Zadania do wykonania ->
1. Na podstawie tekstu o systemach IP PBX proszę odpowiedzieć krótko na trzy pytania:
(a) Jaki był udział portów TDM wśród wszystkich linii sprzedanych w drugim kwartale?
(b) Na jakie dwie grupy dzielą się platformy IP PBX?
(c) Jak rozwija się skrót PBX?
2. Proszę kontynuować tekst o systemach IP PBX, zaczynając zaraz po jego ostatnim zdaniu.

Tekst do przeczytania ->
○ ○ ○ ○ ○ ○ ○
IP PBX – nowa era telefonii

0

Systemy IP PBX mają wiele zalet. Jednak nie na tyle dużo, żeby zepchnąć na margines tradycyjne centrale abonenckie. Zmiana warty w dłuższej perspektywie czasu jest nieunikniona, choć nie wszystkim spieszy się do świata IP. Jak na razie większość firm wciąż korzysta z tradycyjnej telefonii, a udział portów TDM wśród wszystkich linii sprzedanych w drugim kwartale bieżącego wyniósł ponad 70 procent.

Jeszcze kilka lat temu organizacja ruchu telefonicznego w firmach i instytucjach opierała się wyłącznie na abonenckich centralach telefonicznych, często określanych jako PBX (Private Branch Exchange). Wraz z rozwojem technologii VoIP, przed skrótem PBX zaczął coraz częściej pojawiać się przedrostek IP, zwiastujący koniec tradycyjnej telefonii. W nowej erze telekomunikacji głos ma być przesyłany w pakietach, a nie jak dotychczas przez komutowane łącza telefoniczne. Wielu analityków, a także menedżerów z zachodnich firm telekomunikacyjnych, uwierzyło, że nowoczesne systemy w ekspresowym tempie podbiją rynek.

Optymistyczny scenariusz nie spełnił się. Okazało się, że ciągu kilku lat trudno zdmuchnąć ze sceny technologię o ponad stuletniej tradycji. Dziś już chyba nikt nie ma złudzeń, że systemy TDM jeszcze przez lata pozostaną w biurach. Zresztą widać tutaj pewne analogie z historią z drugiej połowy lat 90. Wówczas toczyły się spory na temat przyszłości abonenckich central analogowych i cyfrowych. Wprawdzie te ostatnie zdominowały rynek, ale w wielu polskich firmach do dnia dzisiejszego pracują analogowe centralki. Co więcej, można je znaleźć w ofercie rodzimych producentów.

Hybryda i czysty system
W stosunku do systemów IP PBX często używa się terminu serwer komunikacyjny ze względu na możliwości, którymi nie może pochwalić się tradycyjna centrala abonencka. Platformy IP PBX dzielą się na dwie grupy – hybrydowe i tzw. pure IP.

„Czysty” system obsługuje wyłącznie telefonię internetową i nie ma takich komponentów, jak okablowanie telefoniczne, karty linii wewnętrznych czy pole komutacyjne. Właściciel takiego systemu nie potrzebuje tradycyjnych telefonów oraz odrębnej sieci dedykowanej do połączeń telefonicznych. Obsługa całej infrastruktury teleinformatycznej spoczywa na barkach jednego zespołu. O wiele łatwiejsza jest również rozbudowa systemu. W zasadzie sprowadza się do czynności „podłącz do prądu… i gotowe”. Oczywiście pod warunkiem, że klient zapłaci za dodatkowe klucze licencyjne.
○ ○ ○ ○ ○ ○ ○
Rekordy danych ->
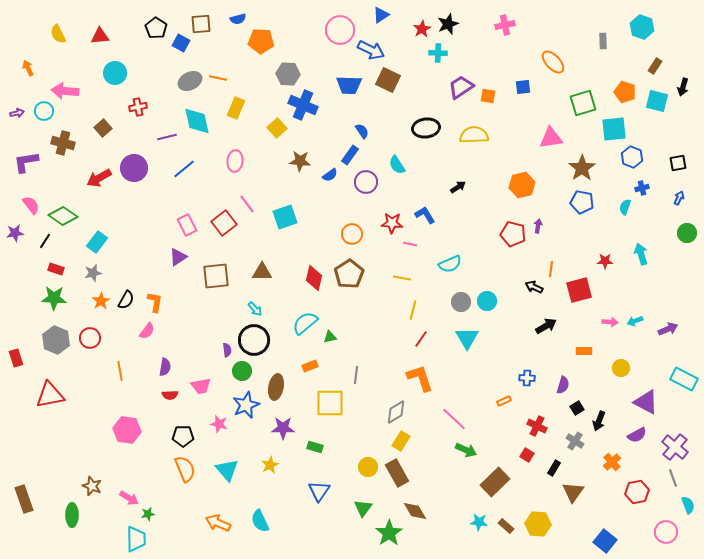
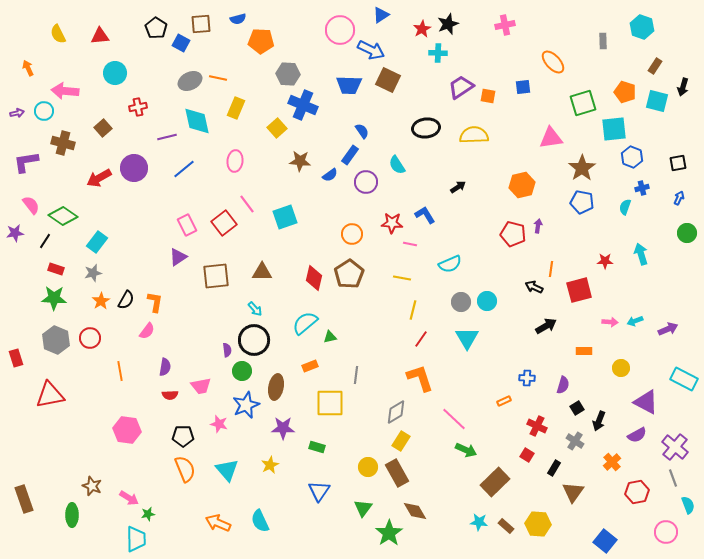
green rectangle at (315, 447): moved 2 px right
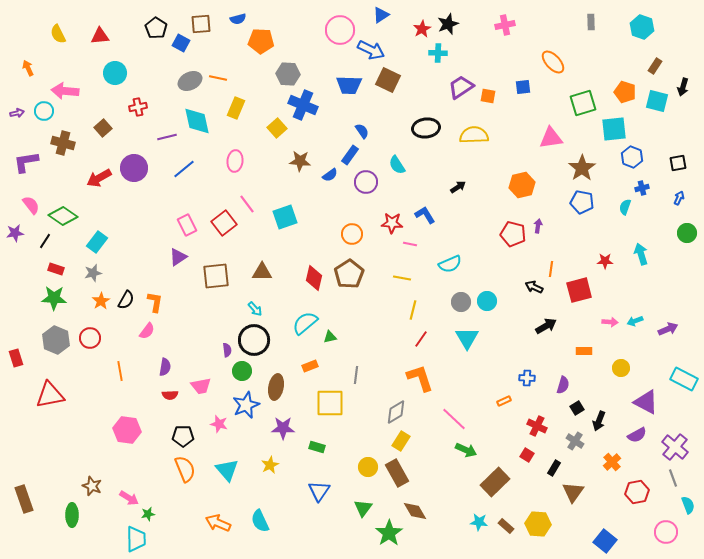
gray rectangle at (603, 41): moved 12 px left, 19 px up
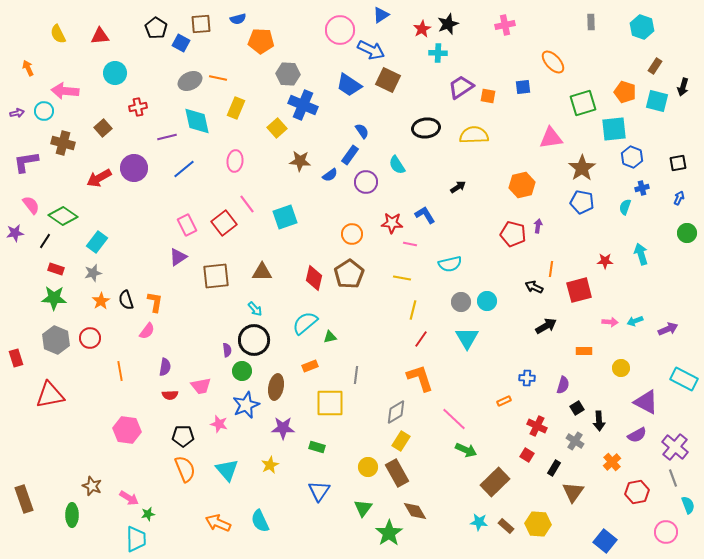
blue trapezoid at (349, 85): rotated 32 degrees clockwise
cyan semicircle at (450, 264): rotated 10 degrees clockwise
black semicircle at (126, 300): rotated 132 degrees clockwise
black arrow at (599, 421): rotated 24 degrees counterclockwise
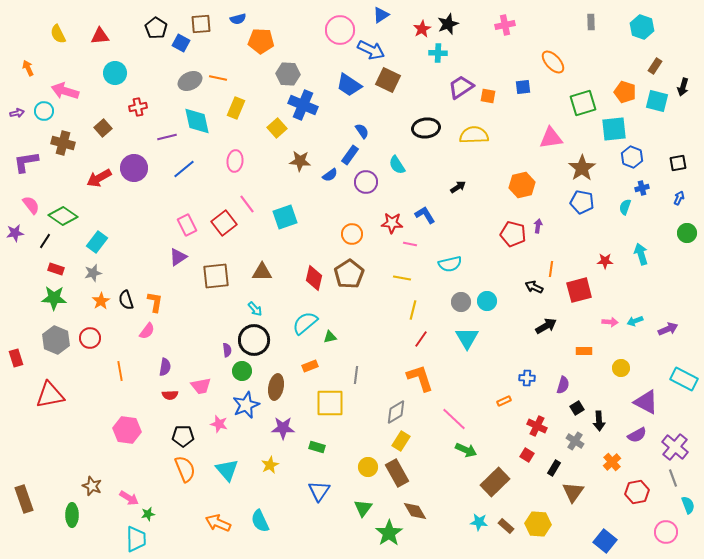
pink arrow at (65, 91): rotated 12 degrees clockwise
○ ○ ○ ○ ○ ○ ○
Odpowiedzi na zadania ->
1.
(a) Ponad 70 procent.
(b) Na hybrydowe i tzw. pure IP.
(c) Private Branch Exchange.

2.
Jednak na rozwiązania korzystające wyłącznie z IP wielu przedsiębiorców patrzy dość nieufnie. Ich obawy związane są z gwarancją ciągłości pracy oraz bezpieczeństwem. Dlatego niewielki procent firm decyduje się na śmiały krok, jakim jest rozstanie z tradycyjną telefonią. „W Polsce klienci z reguły wybierają rozwiązania pośrednie – hybrydowe, które łatwiej dopasować do różnych wymagań użytkowników. Trzeba jednocześnie zaznaczyć, że ostatnio pojawiły się duże projekty, w których klienci są zainteresowani czystym systemem IP” – tłumaczy Rafał Fazan z Alcatel Lucent.

Wdrożenie pure IP wydaje się być uzasadnione, kiedy firma otwiera nową placówkę bądź buduje siedzibę, ale w pozostałych przypadkach sprawa jest bardziej złożona. Przedsiębiorcy nie chcą rezygnować z posiadanych aparatów i istniejącej infrastruktury kablowej. „Natychmiastowa migracja do telefonii IP nie zawsze się opłaca. Wszystko zależy od punktu startowego i czasu zwrotu” – dodaje Rafał Fazan. Hybrydowy IP PBX łączy zalety nowoczesnej i tradycyjnej telefonii. Jego użytkownicy mogą korzystać zarówno z tradycyjnych aparatów telefonicznych, telefonów ISDN, aparatów systemowych, jak i terminali IP, softfonów czy telefonów komórkowych.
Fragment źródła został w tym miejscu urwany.